Task statement: Write out the lines from the top of the material through the line with "ysis method, and", exactly and with nothing added.
===
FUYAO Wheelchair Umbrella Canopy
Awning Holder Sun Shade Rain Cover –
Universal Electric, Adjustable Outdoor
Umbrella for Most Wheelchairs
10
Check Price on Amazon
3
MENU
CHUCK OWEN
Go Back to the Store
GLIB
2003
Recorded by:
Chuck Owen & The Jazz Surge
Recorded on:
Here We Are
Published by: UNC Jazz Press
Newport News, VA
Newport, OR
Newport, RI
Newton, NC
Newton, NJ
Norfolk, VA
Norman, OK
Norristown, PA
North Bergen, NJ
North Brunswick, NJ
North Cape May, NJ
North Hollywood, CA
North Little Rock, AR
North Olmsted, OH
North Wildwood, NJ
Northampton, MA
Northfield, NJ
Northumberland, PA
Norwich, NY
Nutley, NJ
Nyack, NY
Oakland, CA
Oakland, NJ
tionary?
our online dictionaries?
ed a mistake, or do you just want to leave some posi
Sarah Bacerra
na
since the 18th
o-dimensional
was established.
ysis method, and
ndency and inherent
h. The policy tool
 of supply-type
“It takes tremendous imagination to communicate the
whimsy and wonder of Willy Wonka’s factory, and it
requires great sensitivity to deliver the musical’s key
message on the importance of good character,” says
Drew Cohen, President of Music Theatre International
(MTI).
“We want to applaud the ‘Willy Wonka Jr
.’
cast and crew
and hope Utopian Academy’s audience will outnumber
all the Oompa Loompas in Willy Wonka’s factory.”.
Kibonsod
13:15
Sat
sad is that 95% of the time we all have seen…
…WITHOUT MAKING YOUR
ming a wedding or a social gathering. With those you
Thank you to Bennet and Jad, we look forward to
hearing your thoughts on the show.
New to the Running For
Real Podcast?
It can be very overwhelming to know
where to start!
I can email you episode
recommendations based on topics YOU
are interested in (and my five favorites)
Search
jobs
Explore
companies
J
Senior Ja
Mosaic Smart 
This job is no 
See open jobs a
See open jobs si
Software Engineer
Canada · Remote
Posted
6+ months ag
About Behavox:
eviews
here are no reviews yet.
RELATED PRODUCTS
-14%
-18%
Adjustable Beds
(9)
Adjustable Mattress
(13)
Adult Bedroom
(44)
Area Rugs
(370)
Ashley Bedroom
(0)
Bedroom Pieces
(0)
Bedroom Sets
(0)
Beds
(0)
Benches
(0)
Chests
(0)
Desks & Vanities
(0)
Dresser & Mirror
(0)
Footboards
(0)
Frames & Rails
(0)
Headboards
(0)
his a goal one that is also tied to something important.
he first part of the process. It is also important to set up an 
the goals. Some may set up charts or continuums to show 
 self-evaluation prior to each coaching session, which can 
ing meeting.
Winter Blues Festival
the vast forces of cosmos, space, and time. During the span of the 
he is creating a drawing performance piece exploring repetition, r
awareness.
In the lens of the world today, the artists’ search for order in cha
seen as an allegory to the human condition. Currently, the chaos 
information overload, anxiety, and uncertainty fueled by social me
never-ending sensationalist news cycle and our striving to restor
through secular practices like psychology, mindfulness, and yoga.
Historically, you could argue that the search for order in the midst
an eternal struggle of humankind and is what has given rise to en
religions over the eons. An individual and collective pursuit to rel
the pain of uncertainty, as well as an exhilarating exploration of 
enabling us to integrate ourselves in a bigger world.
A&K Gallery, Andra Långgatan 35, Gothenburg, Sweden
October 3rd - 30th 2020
===
Written answer:
FUYAO Wheelchair Umbrella Canopy
Awning Holder Sun Shade Rain Cover –
Universal Electric, Adjustable Outdoor
Umbrella for Most Wheelchairs
10
Check Price on Amazon
3
MENU
CHUCK OWEN
Go Back to the Store
GLIB
2003
Recorded by:
Chuck Owen & The Jazz Surge
Recorded on:
Here We Are
Published by: UNC Jazz Press
Newport News, VA
Newport, OR
Newport, RI
Newton, NC
Newton, NJ
Norfolk, VA
Norman, OK
Norristown, PA
North Bergen, NJ
North Brunswick, NJ
North Cape May, NJ
North Hollywood, CA
North Little Rock, AR
North Olmsted, OH
North Wildwood, NJ
Northampton, MA
Northfield, NJ
Northumberland, PA
Norwich, NY
Nutley, NJ
Nyack, NY
Oakland, CA
Oakland, NJ
tionary?
our online dictionaries?
ed a mistake, or do you just want to leave some posi
Sarah Bacerra
na
since the 18th
o-dimensional
was established.
ysis method, and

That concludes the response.